### [REQUIREMENT]
The answer should consist of each line below that contains the word "Alle".

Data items
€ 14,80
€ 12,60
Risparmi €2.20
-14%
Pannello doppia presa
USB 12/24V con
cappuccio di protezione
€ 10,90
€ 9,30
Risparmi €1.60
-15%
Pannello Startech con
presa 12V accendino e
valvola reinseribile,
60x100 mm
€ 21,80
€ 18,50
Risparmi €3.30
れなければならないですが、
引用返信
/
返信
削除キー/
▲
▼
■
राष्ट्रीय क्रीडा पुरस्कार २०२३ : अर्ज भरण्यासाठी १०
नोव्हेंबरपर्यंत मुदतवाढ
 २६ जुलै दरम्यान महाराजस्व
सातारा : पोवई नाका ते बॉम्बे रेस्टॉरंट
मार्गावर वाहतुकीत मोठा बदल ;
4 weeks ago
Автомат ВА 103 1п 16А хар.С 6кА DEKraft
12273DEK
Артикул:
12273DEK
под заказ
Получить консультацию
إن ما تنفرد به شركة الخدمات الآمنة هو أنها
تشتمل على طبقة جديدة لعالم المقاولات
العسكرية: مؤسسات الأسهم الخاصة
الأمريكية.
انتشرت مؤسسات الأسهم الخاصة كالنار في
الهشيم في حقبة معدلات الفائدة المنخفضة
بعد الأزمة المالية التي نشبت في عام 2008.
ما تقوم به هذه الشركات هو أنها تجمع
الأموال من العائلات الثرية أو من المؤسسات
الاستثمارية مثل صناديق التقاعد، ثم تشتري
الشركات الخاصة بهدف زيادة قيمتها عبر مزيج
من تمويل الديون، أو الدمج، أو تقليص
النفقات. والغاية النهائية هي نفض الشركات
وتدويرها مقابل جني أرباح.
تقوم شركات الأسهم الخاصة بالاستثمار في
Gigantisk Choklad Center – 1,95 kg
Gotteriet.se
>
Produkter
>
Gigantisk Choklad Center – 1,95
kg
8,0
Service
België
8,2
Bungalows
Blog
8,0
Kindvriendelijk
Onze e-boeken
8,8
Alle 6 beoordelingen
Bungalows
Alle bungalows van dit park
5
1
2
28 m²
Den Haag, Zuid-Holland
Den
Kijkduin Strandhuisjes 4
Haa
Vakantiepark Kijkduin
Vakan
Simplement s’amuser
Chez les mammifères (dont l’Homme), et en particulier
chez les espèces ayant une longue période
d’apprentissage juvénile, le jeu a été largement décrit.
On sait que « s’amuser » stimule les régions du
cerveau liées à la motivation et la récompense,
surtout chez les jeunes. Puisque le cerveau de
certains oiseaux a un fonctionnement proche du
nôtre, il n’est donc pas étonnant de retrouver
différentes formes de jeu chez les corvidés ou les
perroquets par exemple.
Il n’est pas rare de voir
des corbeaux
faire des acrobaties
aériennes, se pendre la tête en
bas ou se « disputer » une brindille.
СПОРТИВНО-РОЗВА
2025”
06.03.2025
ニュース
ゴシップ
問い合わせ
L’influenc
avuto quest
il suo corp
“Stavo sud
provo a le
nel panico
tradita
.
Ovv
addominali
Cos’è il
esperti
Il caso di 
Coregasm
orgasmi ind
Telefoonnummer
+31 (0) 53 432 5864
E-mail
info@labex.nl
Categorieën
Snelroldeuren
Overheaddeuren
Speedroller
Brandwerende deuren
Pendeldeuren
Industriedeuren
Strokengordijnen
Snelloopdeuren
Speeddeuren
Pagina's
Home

### [EXPECTED ANSWER]
Alle 6 beoordelingen
Alle bungalows van dit park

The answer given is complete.